There's a small used book store in Friday Harbor that follows this pattern of "tons of obscure books." Makes a good reason to get off the ferry if you're visiting the area. Not quite as jam packed with books as the example in the OP (even though every nook and cranny is filled with paper), but you can still lose an hour or more browsing the selection.
Reminds me of Capitol Hill Books here in Washington, DC. Three floors of a tiny shop jam-packed with quality used books. Humourous hand-written genre labels, barely accepts credit cards. One of my favorite places.
Looks similar to most used book stores I've been in in the past few years. And I love that they are like this - it feels good in a way I cannot quite define. The smell of pages, the wealth of words all around...I would not honestly expect them to look any other way.
My favorite little store by my house went out of business years ago.
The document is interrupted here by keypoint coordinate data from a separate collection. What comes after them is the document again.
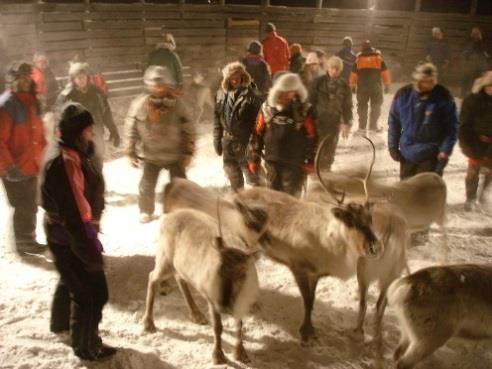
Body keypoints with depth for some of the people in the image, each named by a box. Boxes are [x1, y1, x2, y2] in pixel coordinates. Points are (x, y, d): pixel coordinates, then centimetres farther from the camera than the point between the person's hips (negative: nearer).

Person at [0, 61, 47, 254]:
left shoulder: (31, 101, 9)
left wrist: (40, 154, 13)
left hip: (32, 166, 8)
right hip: (16, 170, -8)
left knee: (30, 207, 19)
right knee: (24, 208, 3)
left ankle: (28, 240, 35)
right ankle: (23, 242, 19)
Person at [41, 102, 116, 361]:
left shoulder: (77, 156, 4)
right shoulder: (64, 165, -28)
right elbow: (73, 214, -30)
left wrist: (90, 236, 23)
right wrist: (89, 250, -28)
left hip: (67, 235, 10)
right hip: (70, 237, -10)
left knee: (71, 280, 29)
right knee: (93, 291, -1)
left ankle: (61, 323, 53)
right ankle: (86, 346, 17)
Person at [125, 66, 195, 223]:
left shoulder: (175, 103, -14)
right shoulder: (139, 104, -13)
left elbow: (188, 129, -6)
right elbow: (131, 129, -3)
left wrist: (188, 152, -5)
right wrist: (131, 152, 0)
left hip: (175, 154, -1)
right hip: (151, 155, 1)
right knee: (146, 186, 10)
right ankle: (146, 211, 34)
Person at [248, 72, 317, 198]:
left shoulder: (304, 111, -7)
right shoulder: (267, 108, 0)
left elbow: (312, 137, -3)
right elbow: (257, 134, 6)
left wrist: (311, 161, -5)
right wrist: (253, 158, 6)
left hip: (295, 164, -3)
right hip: (272, 161, 3)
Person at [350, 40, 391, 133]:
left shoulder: (358, 58, 2)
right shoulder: (378, 57, 2)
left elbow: (354, 73, 3)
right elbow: (384, 71, 1)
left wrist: (352, 85, 12)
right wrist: (387, 84, 8)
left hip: (362, 86, 1)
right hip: (376, 86, -1)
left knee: (362, 105, 10)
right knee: (376, 105, 10)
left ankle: (362, 126, 9)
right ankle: (373, 126, 8)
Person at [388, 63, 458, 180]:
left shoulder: (443, 96, -12)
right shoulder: (404, 94, -6)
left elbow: (452, 126, -7)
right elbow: (394, 121, 3)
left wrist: (446, 150, -13)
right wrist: (393, 146, 2)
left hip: (431, 156, -3)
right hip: (407, 154, 3)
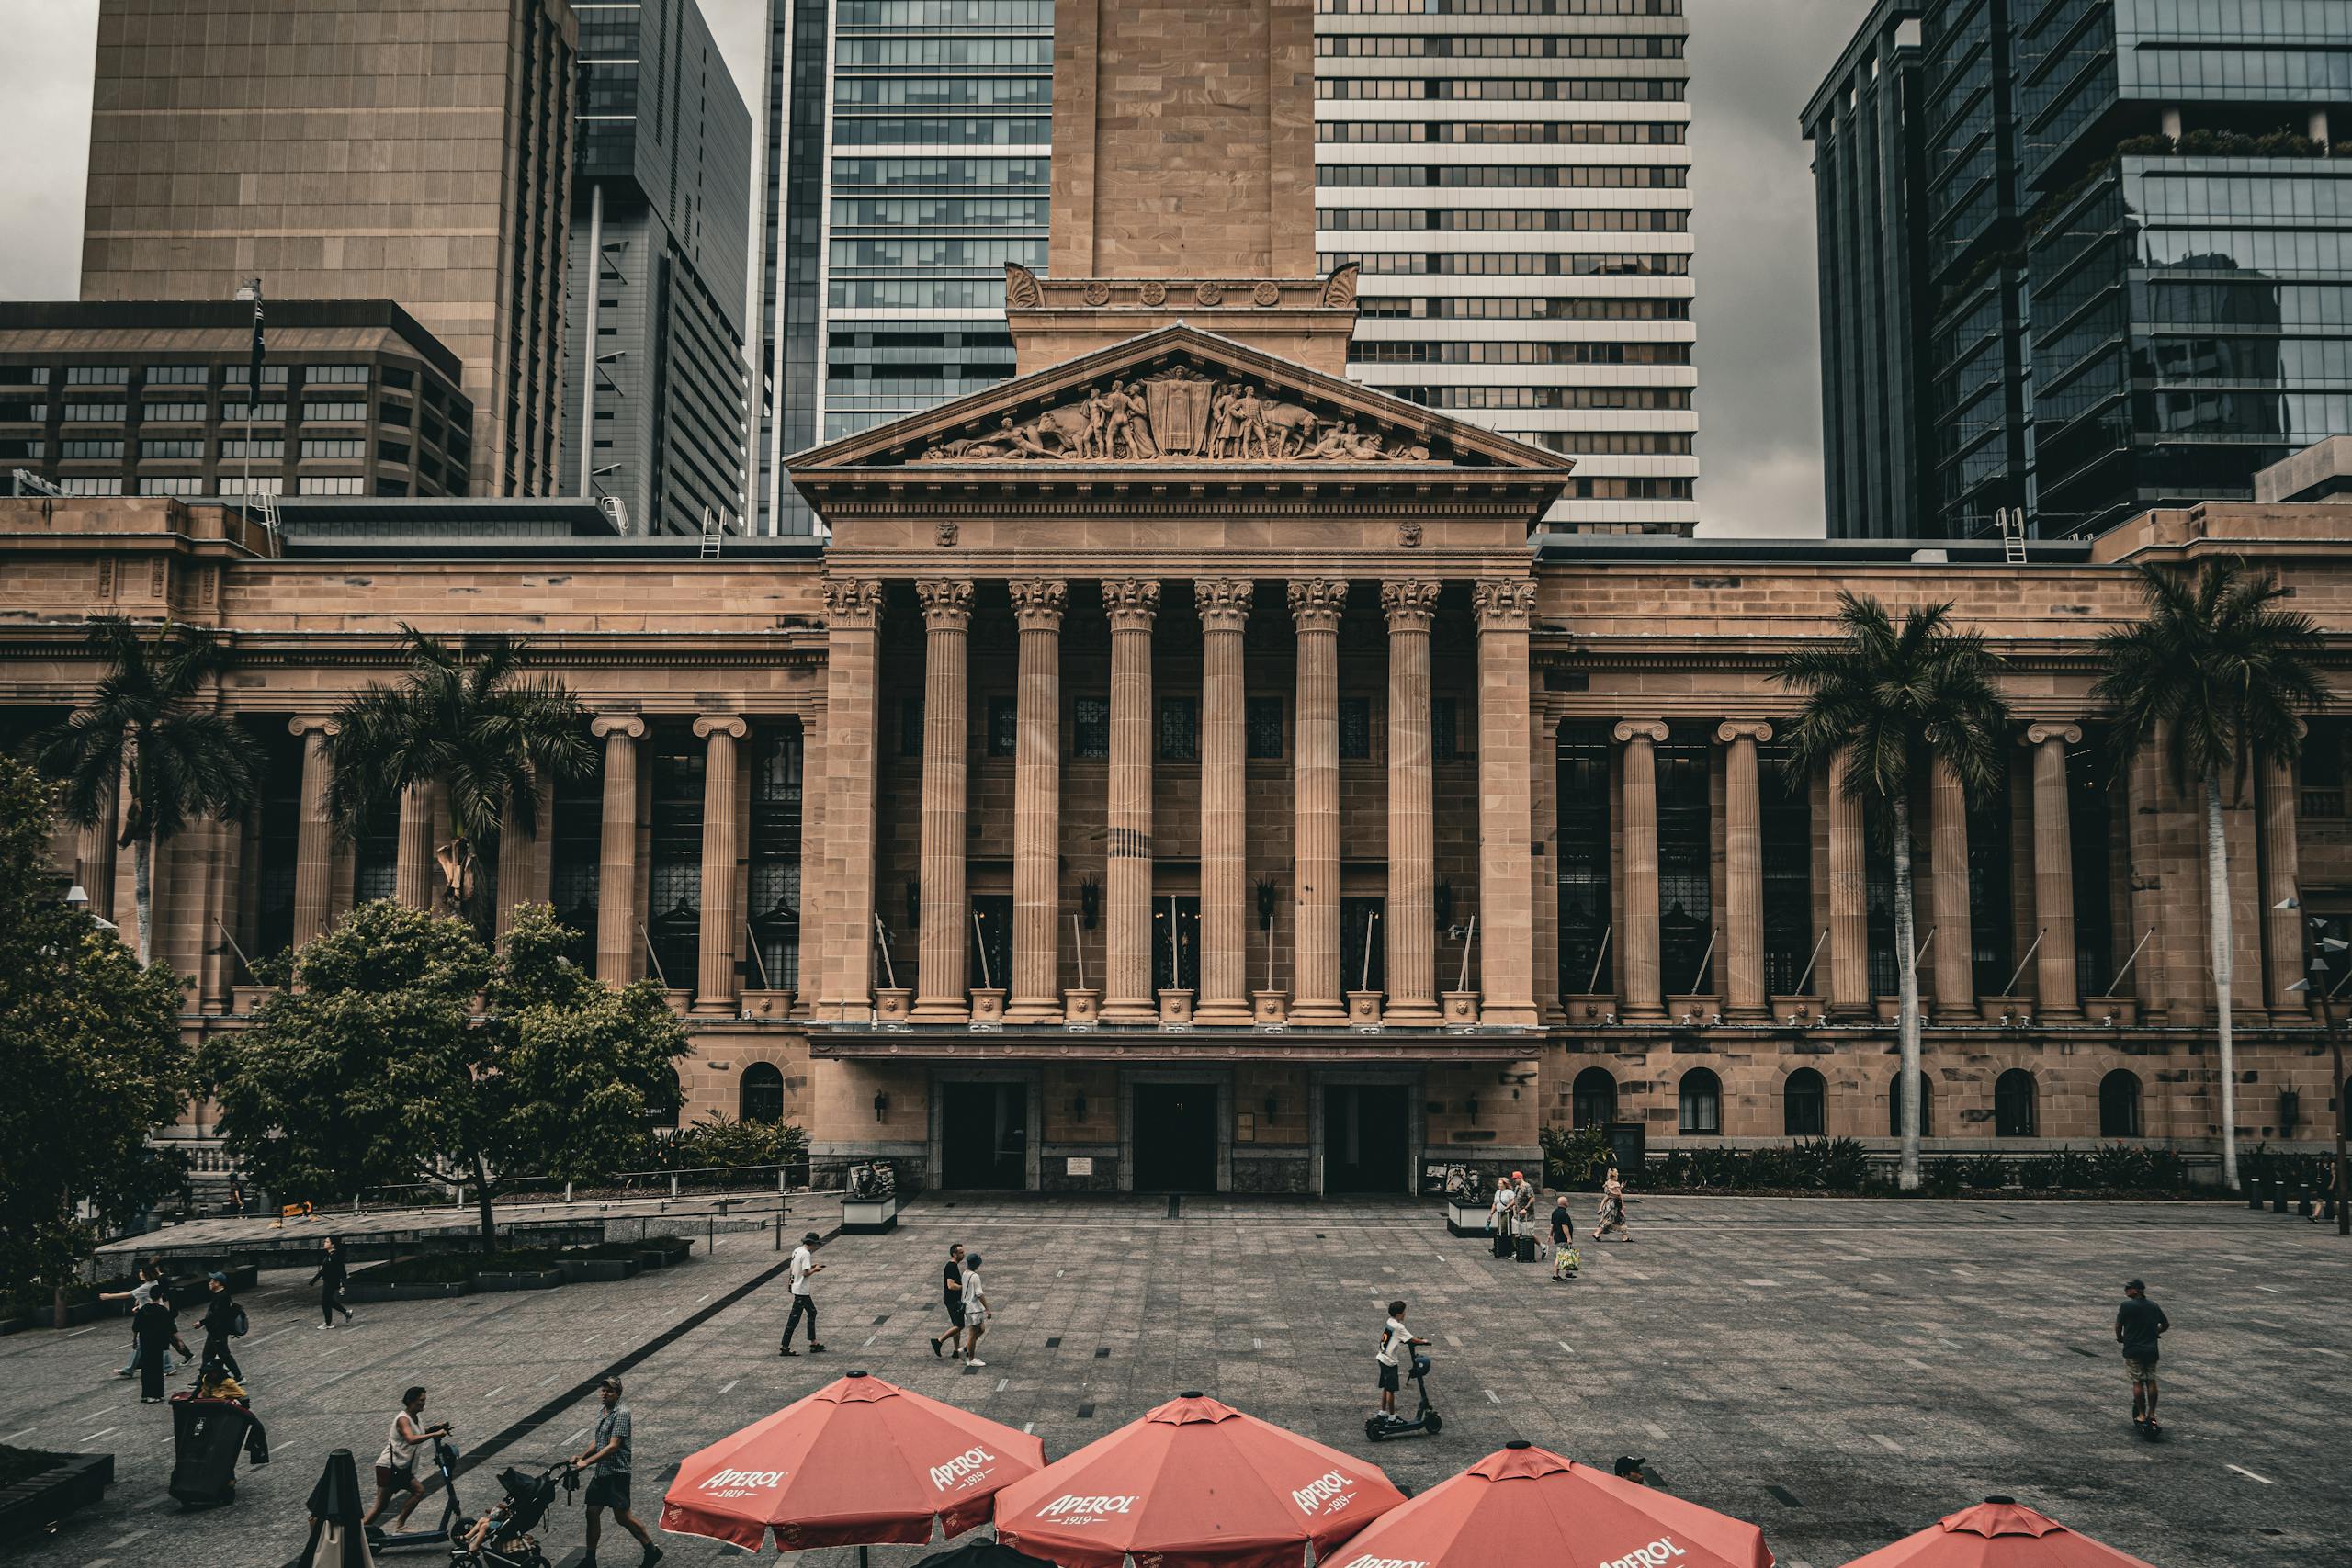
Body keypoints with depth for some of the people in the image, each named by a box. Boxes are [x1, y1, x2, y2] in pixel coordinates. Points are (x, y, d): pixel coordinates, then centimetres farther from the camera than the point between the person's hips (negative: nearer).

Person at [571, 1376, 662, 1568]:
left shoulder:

The owner explained that while he loved running the store, and books, he could sell them on eBay much easier and without the overhead of a store itself. I can't fault him in any way, but I miss that store.
Link to Flickr photoset Mark mentioned (link in post goes to Pigeon Press).
Looks like my dad's apartment.
Don't forget MacLeod's Books in Vancouver BC, a quick day-trip up from Seattle.
If the store recognizes you as a bibliophile, the really towering stacks in the basement will spontanously drop amazing finds onto your head as you pass underneath (happened to me TWICE.)
That's nice to see Un Regard Moderne here, it's one of the best book store in France (maybe in the world ?). It's an important piece of the fanzine and self-publishing ecosystem.
The most famous English-language bookstore, Shakespeare & Company, is almost that crowded. On the left bank opposite the Cathedral of Notre Dame, it's a must for any English speaking visitor, on the 2nd or 3rd day of the trip when you start getting Language Lag.